I built a custom model on top of ´xlm-roberta-large´ using pytorch lightning. The code is something like this:

class Model(pl.LightningModule):                                            
                                                                               
    def __init__(self):                                                        
        super().__init__()                                                     
        self.num_labels = 20 

        self.model = AutoModel.from_pretrained(                                
            'xlm-roberta-large',                                           
            config='xlm-roberta-large'                                         
        )                                                                      
        for param in self.model.parameters():                                  
            param.requires_grad = False                                        
                                                                               
        self.bilstm = torch.nn.LSTM(                                           
            input_size=self.model.config.hidden_size,                                                   
            hidden_size=256,                                                   
            num_layers=1,                                                      
            bidirectional=True,                                                
            batch_first=True,                                                  
            bias=True                                                          
        )                                                                      
        self.classifier = torch.nn.Linear(256, self.num_labels)                     
                                                                               
    def forward(self, input_ids, attention_mask=None, labels=None):            
        output = self.model(input_ids=input_ids,                               
                                       attention_mask=attention_mask)                     
        output, (hn, cn) = self.bilstm(output.last_hidden_state)               
...

Now I wanted to upload the model to huggingface and I managed to successfully do so with this boilerplate code:

class SubjectClassifierConfig(PretrainedConfig):
    def __init__(                               
        self,                                   
        **kwargs,                               
    ):                                          
        super().__init__(**kwargs)              

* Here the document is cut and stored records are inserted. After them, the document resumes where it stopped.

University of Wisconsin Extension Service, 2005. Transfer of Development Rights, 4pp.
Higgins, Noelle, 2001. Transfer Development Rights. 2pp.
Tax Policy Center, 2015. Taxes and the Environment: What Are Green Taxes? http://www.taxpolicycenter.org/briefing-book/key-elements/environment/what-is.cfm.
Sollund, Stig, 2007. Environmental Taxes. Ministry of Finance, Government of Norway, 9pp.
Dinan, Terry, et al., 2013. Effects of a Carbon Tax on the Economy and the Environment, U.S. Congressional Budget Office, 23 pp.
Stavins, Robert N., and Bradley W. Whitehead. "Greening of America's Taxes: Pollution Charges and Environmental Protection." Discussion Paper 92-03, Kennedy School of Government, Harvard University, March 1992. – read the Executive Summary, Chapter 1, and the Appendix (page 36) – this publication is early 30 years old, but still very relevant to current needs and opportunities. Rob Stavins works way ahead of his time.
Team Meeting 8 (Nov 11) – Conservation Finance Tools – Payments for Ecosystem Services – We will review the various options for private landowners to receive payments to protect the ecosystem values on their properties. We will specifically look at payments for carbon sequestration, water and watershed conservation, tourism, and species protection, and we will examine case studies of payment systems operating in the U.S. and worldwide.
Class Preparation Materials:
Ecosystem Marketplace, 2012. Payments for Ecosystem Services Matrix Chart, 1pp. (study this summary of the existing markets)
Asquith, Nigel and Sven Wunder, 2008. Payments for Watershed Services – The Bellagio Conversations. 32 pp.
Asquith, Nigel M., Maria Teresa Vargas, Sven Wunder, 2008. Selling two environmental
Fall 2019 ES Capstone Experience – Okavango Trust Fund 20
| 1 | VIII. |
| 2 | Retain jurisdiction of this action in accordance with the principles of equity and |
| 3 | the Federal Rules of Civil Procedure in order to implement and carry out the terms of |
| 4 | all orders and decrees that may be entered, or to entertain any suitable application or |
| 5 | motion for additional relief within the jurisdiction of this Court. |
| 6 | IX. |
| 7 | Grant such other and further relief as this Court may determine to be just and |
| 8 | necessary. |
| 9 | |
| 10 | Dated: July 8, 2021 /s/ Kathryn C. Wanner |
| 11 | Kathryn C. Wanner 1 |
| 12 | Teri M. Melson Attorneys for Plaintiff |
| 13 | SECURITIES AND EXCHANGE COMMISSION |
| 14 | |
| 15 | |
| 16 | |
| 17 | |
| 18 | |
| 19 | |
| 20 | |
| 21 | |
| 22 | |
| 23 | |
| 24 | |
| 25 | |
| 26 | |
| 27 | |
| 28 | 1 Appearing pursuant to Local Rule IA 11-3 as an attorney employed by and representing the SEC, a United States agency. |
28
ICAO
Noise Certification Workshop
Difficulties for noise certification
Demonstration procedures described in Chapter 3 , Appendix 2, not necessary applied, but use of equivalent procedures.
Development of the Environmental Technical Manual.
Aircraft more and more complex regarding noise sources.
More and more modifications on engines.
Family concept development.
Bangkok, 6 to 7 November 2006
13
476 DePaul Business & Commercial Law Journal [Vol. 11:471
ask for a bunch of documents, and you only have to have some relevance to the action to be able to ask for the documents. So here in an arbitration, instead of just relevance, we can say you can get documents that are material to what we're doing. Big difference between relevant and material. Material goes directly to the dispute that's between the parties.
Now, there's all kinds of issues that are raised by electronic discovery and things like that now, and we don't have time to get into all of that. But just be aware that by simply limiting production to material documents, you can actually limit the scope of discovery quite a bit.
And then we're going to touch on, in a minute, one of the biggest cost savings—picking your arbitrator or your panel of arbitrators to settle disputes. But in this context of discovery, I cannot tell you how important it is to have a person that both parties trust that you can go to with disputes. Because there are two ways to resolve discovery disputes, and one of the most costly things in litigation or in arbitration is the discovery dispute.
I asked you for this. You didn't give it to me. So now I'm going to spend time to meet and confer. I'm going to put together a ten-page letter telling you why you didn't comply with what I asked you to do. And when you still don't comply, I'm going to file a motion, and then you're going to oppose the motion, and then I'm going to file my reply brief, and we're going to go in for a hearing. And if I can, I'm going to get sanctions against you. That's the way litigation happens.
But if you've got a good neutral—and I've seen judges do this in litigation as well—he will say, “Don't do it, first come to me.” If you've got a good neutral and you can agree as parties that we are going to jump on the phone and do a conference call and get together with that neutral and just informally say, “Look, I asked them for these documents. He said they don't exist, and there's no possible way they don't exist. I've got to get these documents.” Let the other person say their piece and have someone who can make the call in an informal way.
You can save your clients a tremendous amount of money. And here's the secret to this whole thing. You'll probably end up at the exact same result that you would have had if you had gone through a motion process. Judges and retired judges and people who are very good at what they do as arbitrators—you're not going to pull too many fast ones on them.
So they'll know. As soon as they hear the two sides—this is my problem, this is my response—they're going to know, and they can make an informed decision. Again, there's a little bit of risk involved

class SubjectClassifier(PreTrainedModel): 
    config_class = SubjectClassifierConfig
                                          
    def __init__(self, config):           
        super().__init__(config)          
        self.model = Model()           

    def forward(self, *args, **kwargs):           
        return self.model.forward(*args, **kwargs)

However, it’s not clear to me:

What should go into the config?
Should I include the arguments I used for the Tokenizer somewhere? If so, where?
Should I modify the forward method of SubjectClassifier class to already do the tokenization and convert the return value of the model to a class label?
Should I include the code for the model (and training) when uploading? The model weights themselves are not particularly useful without knowing the code I suppose.